A store is born: Why Indus is the right Google challenger at the right time


Sohini Mitter

29 reads

Sohini Mitter

29 reads

Indus Appstore comes at a time when the chorus for an indigenous app ecosystem is at fever pitch after Google's delisting of 200 Indian apps. Users are lapping it up, with downloads soaring past 300,000. Indus is well-intentioned, but can it replicate East Asia's third-party app store successes?

March 07, 2024


Key Takeaways

  • Local third-party app stores are a big deal in Asia's developed app economies. In China, Huawei App Store beats Apple App Store's MAUs by ~200 million
  • On Indus Appstore, 8 of the top 10 apps in the ‘Trending’ section are those that were delisted by Google last week
  • Zero listing fees (for the first year only) and zero commissions on in-app purchases are driving developer registrations on Indus
  • App developers typically see a 200% growth in downloads when they distribute their apps through third-party stores in addition to Google and Apple stores

Digital East India Company.

That’s what Indian founders have labelled Google over the past week after the search giant delisted scores of homegrown apps from its Play Store, citing non-payment of service fees by their publishers. It came as a shock, of course, with popular apps, including,, 99acres, Kuku FM, Altt, Jeevansathi, BharatMatrimony, TrulyMadly, QuackQuack, STAGE, Shiksha, and 150 others deplatformed in one fell swoop.
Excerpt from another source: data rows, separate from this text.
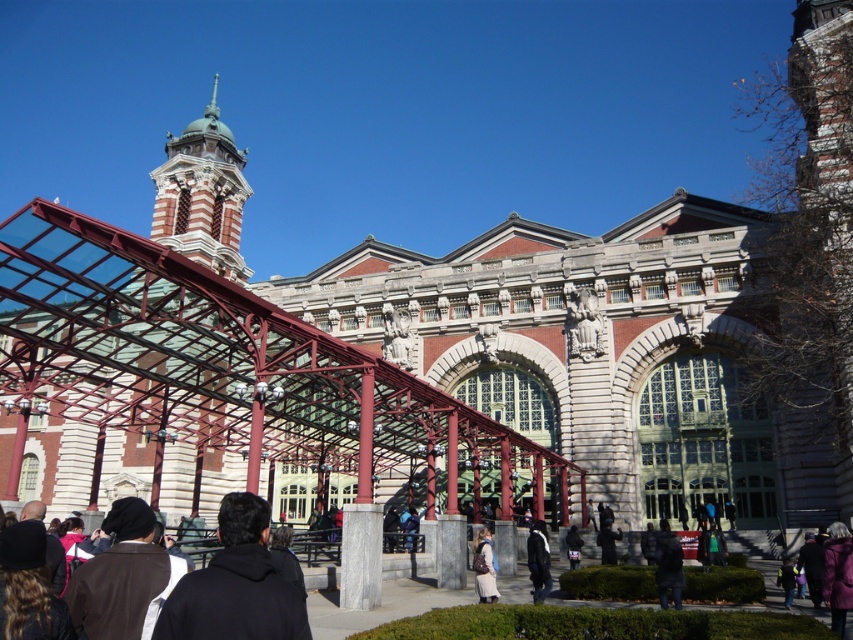
Question: In this image, where is black hoodie at center located relative to dark blue leather jacket at center?

Choices:
 (A) right
 (B) left

Answer: (B)

Question: Among these points, which one is nearest to the camera?

Choices:
 (A) (672, 586)
 (B) (606, 522)
 (C) (305, 628)
 (D) (476, 547)

Answer: (C)

Question: Which point is farther to the camera?

Choices:
 (A) dark gray jacket at lower right
 (B) dark gray fabric jacket at lower center

Answer: (B)

Question: Can you confirm if dark gray jacket at lower right is positioned to the left of dark gray fabric jacket at lower center?

Choices:
 (A) no
 (B) yes

Answer: (A)

Question: Estimate the real-world distances between objects in this image. Which object is farther from the dark gray fabric jacket at lower center?

Choices:
 (A) dark gray jacket at lower right
 (B) brown leather backpack at center
 (C) dark gray jacket at center

Answer: (B)

Question: Is brown leather backpack at center positioned at the back of dark gray jacket at center?

Choices:
 (A) yes
 (B) no

Answer: (B)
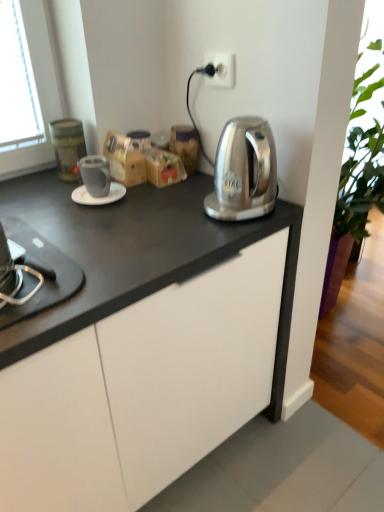
Find the location of a particular element. vacant location behind black glass stovetop at lower left is located at coordinates (58, 232).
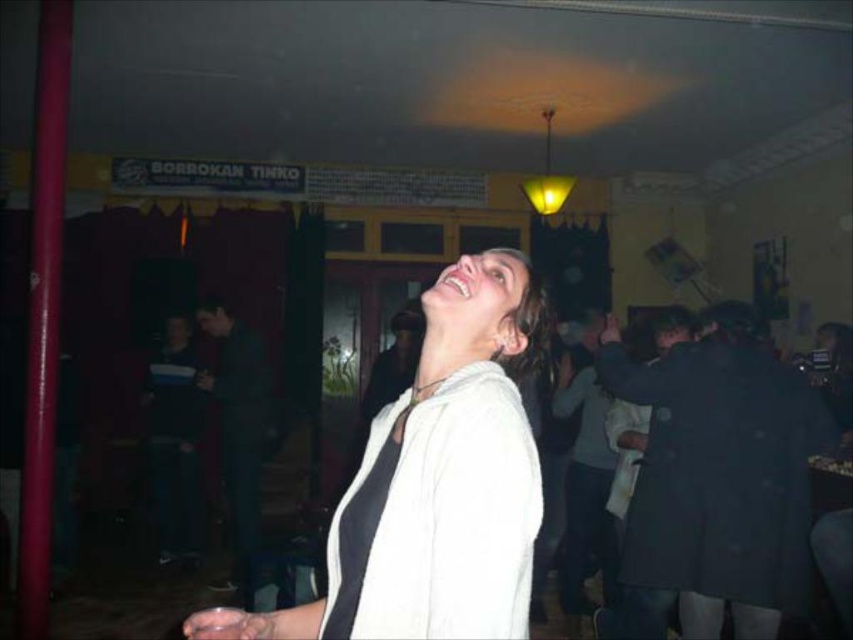
You are at a party and want to take a photo of the white matte jacket at center and the black matte sweatshirt at right. Since you want both in focus, which one should you focus on first?

The white matte jacket at center is in front of the black matte sweatshirt at right, so you should focus on the white matte jacket at center first to ensure both are in focus.

You are at a party and see the white matte jacket at center and the black matte sweatshirt at right. Which clothing item is covering the other one?

The white matte jacket at center is positioned over the black matte sweatshirt at right, so it is covering it.

You are at a party and see two sweatshirts in the scene. The black matte sweatshirt at right and the white soft sweatshirt at center. Which one is located to the right of the other?

The black matte sweatshirt at right is positioned on the right side of white soft sweatshirt at center.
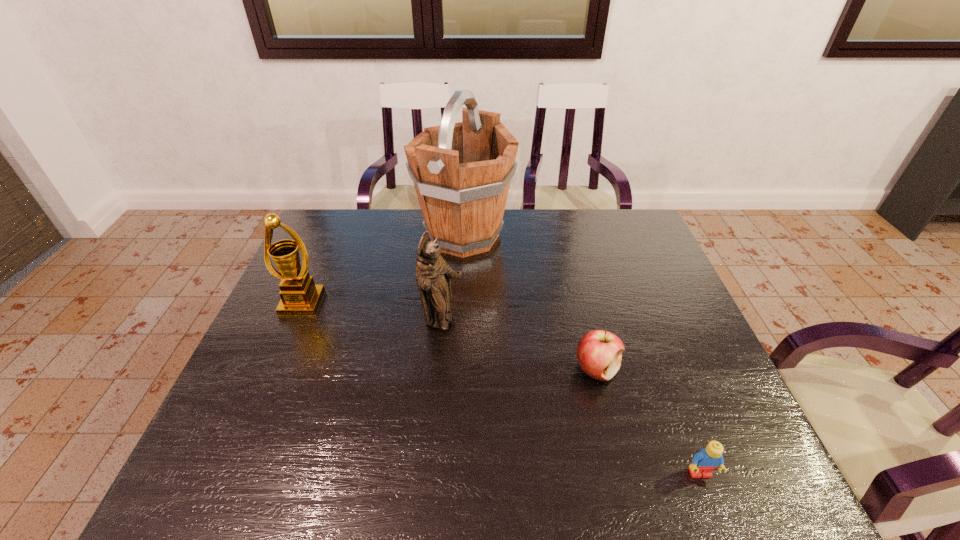
You are a GUI agent. You are given a task and a screenshot of the screen. Output one action in this format:
    pyautogui.click(x=<x>, y=<y>)
    Task: Click on the farthest object
    The image size is (960, 540).
    Given the screenshot: What is the action you would take?
    pyautogui.click(x=461, y=172)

Four days later, following government intervention, Google went on to “temporarily reinstate” the apps. This, though, is more of a stalemate than a resolution.

Founders allege that several apps are still excluded from the Play Store or have been reinstated but without in-app billing systems, which is as good as being delisted since the business cannot earn revenues. They argue that Google is continuing to force its monopolistic policies on app developers despite a 2022 antitrust directive from the Competition Commission of India (CCI).


Lawyers say that CCI is the “only entity” that can resolve this mess since the Supreme Court has refused to grant any relief to app developers.

“This is appropriately a matter for the CCI to hear and decide upon. It is likely that the SC may also ask the app developers to go there, though with a directive [for CCI] to hear the matter expeditiously,” Abhishek Malhotra, ex-founding partner at TMT Law Practice and a member of the Bar Councils of Delhi and California, tells The CapTable.